# Provided material
-- Opening Marker --

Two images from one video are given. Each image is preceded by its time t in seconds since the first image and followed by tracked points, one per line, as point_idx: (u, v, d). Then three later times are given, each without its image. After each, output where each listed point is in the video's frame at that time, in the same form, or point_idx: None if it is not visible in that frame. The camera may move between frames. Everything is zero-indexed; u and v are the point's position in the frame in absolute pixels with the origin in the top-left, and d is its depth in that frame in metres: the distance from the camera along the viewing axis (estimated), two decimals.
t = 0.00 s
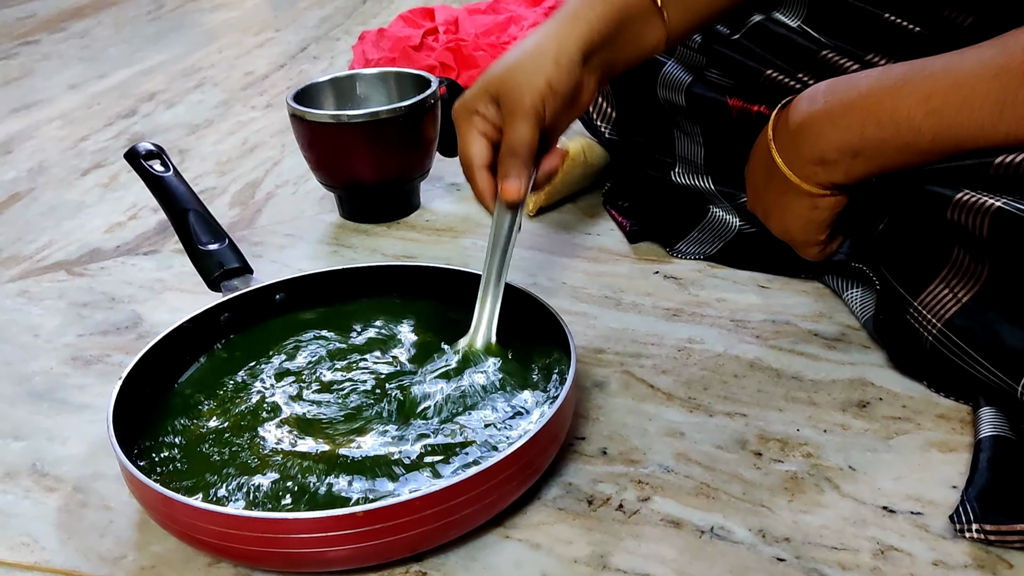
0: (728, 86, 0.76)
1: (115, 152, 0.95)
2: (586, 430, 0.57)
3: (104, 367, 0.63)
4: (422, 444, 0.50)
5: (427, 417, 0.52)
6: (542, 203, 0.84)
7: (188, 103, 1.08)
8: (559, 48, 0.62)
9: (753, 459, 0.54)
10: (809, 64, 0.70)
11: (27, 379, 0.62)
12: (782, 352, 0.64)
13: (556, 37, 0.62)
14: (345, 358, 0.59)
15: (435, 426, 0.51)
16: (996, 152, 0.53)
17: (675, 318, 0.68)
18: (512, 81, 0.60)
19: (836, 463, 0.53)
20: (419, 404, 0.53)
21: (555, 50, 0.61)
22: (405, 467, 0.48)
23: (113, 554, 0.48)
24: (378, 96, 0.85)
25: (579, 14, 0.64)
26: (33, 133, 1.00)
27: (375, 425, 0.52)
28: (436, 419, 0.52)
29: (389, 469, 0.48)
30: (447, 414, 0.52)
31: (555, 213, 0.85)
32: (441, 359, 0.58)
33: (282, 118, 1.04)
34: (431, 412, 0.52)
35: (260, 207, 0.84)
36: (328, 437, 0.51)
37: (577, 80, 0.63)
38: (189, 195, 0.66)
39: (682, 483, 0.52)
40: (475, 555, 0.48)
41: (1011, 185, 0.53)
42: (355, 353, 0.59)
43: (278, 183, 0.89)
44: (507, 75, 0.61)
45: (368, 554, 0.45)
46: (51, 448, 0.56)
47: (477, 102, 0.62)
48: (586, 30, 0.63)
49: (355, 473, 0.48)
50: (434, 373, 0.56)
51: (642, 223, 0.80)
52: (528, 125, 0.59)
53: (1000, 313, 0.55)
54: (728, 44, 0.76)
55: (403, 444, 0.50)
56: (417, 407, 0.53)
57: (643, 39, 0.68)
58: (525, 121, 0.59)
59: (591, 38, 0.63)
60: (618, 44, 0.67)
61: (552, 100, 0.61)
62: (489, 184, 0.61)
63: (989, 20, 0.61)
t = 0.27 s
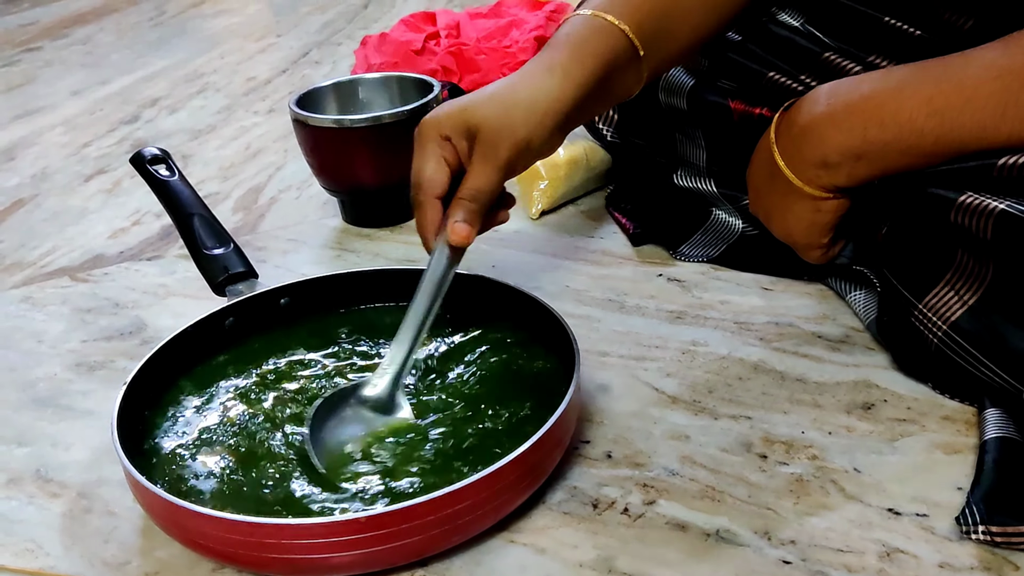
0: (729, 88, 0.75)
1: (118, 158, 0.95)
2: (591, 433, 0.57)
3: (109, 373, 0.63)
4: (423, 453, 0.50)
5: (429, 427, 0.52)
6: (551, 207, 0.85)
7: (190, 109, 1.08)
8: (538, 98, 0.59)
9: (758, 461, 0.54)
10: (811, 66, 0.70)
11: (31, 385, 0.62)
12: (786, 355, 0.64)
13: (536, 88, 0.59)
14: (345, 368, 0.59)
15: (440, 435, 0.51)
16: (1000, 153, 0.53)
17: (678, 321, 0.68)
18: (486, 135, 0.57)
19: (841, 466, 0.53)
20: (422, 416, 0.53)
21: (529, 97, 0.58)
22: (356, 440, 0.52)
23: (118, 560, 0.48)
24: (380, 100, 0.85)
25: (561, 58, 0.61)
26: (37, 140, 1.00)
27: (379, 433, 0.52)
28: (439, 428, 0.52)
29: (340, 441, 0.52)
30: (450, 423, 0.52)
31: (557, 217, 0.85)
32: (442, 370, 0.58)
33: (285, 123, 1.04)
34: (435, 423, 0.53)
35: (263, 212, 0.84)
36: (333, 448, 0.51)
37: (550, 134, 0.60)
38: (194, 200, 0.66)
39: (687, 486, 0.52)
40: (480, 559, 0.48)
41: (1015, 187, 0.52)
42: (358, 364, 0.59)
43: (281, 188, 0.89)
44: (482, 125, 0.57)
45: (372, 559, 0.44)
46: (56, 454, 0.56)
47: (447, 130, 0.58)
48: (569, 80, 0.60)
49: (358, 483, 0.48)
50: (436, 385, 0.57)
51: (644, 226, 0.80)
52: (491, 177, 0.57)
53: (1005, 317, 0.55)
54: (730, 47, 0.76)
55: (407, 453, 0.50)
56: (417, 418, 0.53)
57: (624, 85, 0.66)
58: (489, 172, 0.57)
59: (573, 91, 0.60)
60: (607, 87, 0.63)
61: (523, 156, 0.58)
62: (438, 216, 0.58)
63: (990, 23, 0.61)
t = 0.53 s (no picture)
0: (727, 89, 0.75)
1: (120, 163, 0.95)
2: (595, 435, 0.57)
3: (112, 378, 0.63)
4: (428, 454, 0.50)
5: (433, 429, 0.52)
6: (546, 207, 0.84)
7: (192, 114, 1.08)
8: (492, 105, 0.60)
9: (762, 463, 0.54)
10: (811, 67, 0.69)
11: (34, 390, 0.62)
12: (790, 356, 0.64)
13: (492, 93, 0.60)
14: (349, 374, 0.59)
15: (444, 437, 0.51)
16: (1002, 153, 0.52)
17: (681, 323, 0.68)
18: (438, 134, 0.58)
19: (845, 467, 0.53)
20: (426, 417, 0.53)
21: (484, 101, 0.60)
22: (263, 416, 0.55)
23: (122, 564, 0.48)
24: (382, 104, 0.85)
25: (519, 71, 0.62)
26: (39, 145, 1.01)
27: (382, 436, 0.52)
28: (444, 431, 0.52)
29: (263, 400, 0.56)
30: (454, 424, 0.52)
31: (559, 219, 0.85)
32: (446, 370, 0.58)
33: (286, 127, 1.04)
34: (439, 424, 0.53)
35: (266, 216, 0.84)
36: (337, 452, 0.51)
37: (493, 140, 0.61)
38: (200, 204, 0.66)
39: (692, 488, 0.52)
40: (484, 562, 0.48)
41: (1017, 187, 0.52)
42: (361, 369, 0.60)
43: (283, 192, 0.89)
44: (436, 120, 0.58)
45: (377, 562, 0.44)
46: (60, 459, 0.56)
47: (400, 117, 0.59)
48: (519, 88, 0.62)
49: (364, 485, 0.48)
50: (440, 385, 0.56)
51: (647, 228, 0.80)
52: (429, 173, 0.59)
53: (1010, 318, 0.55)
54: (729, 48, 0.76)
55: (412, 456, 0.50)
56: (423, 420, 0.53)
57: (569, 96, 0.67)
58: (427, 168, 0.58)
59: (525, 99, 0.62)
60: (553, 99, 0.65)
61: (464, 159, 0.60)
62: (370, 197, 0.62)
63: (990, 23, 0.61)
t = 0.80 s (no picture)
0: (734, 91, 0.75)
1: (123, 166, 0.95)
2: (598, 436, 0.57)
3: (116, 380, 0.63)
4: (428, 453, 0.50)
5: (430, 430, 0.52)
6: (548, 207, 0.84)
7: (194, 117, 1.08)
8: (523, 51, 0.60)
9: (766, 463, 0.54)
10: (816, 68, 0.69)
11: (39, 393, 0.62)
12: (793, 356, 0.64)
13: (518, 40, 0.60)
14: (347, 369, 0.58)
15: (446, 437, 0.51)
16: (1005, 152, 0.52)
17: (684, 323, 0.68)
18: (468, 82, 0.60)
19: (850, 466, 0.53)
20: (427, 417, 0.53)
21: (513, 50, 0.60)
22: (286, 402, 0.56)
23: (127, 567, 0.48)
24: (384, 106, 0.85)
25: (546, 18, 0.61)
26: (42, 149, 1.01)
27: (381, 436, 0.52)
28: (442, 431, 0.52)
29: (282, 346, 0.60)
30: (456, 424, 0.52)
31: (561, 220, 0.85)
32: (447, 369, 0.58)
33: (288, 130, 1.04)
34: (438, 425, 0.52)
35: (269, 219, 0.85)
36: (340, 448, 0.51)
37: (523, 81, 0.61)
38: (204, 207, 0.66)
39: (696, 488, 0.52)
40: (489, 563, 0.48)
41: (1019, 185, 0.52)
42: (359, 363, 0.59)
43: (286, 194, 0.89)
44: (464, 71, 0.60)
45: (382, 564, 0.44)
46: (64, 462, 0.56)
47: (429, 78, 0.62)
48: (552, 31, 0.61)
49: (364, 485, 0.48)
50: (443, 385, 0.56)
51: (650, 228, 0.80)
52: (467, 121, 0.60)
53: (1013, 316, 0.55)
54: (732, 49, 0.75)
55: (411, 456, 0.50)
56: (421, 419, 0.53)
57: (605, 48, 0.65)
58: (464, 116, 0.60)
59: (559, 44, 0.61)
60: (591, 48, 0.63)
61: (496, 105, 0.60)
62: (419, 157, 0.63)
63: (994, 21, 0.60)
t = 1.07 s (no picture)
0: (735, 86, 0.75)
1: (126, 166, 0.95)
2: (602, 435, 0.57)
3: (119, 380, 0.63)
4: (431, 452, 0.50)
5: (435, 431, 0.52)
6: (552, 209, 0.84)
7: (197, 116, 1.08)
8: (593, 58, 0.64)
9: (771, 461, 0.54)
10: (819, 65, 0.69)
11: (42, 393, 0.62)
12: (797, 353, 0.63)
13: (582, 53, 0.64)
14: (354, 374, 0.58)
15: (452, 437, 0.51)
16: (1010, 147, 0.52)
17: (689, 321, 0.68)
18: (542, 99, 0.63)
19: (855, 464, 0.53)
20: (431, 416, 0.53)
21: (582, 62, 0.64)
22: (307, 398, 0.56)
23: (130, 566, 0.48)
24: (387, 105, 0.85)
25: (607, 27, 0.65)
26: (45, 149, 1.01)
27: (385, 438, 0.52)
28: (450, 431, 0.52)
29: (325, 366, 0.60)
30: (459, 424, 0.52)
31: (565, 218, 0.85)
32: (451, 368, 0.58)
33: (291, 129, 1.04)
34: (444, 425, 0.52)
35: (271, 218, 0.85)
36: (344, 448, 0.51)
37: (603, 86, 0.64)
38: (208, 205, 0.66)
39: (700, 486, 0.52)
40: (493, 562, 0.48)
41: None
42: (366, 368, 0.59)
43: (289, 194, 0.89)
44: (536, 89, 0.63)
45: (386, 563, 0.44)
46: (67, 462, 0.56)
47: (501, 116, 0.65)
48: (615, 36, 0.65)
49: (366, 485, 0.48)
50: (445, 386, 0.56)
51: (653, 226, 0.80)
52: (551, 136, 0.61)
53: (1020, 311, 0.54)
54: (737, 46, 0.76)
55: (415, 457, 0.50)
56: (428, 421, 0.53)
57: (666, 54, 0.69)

-- Closing Marker --

# Task statement
Set down, exactly as written above, each line from the one with "30: (447, 414, 0.52)" through the one with "49: (358, 483, 0.48)", and skip the pictures.

# Problem solution
30: (447, 414, 0.52)
31: (555, 213, 0.85)
32: (441, 359, 0.58)
33: (282, 118, 1.04)
34: (431, 412, 0.52)
35: (260, 207, 0.84)
36: (328, 437, 0.51)
37: (577, 80, 0.63)
38: (189, 195, 0.66)
39: (682, 483, 0.52)
40: (475, 555, 0.48)
41: (1011, 185, 0.53)
42: (355, 353, 0.59)
43: (278, 183, 0.89)
44: (507, 75, 0.61)
45: (368, 554, 0.45)
46: (51, 448, 0.56)
47: (477, 102, 0.62)
48: (586, 30, 0.63)
49: (355, 473, 0.48)
50: (434, 373, 0.56)
51: (642, 223, 0.80)
52: (528, 125, 0.59)
53: (1000, 313, 0.55)
54: (728, 44, 0.76)
55: (403, 444, 0.50)
56: (417, 407, 0.53)
57: (643, 39, 0.68)
58: (525, 121, 0.59)
59: (591, 38, 0.63)
60: (618, 44, 0.67)
61: (552, 100, 0.61)
62: (489, 184, 0.61)
63: (989, 20, 0.61)
t = 0.27 s
0: (729, 88, 0.75)
1: (118, 158, 0.95)
2: (591, 433, 0.57)
3: (109, 373, 0.63)
4: (423, 453, 0.50)
5: (429, 427, 0.52)
6: (551, 207, 0.85)
7: (190, 109, 1.08)
8: (538, 98, 0.59)
9: (758, 461, 0.54)
10: (811, 66, 0.70)
11: (31, 385, 0.62)
12: (786, 355, 0.64)
13: (536, 88, 0.59)
14: (345, 368, 0.59)
15: (440, 435, 0.51)
16: (1000, 153, 0.53)
17: (678, 321, 0.68)
18: (486, 135, 0.57)
19: (841, 466, 0.53)
20: (422, 416, 0.53)
21: (529, 97, 0.58)
22: (356, 440, 0.52)
23: (118, 560, 0.48)
24: (380, 100, 0.85)
25: (561, 58, 0.61)
26: (37, 140, 1.00)
27: (379, 433, 0.52)
28: (439, 428, 0.52)
29: (340, 441, 0.52)
30: (450, 423, 0.52)
31: (557, 217, 0.85)
32: (442, 370, 0.58)
33: (285, 123, 1.04)
34: (435, 423, 0.53)
35: (263, 212, 0.84)
36: (333, 448, 0.51)
37: (550, 134, 0.60)
38: (194, 200, 0.66)
39: (687, 486, 0.52)
40: (480, 559, 0.48)
41: (1015, 187, 0.52)
42: (358, 364, 0.59)
43: (281, 188, 0.89)
44: (482, 125, 0.57)
45: (372, 559, 0.44)
46: (56, 454, 0.56)
47: (447, 130, 0.58)
48: (569, 80, 0.60)
49: (358, 483, 0.48)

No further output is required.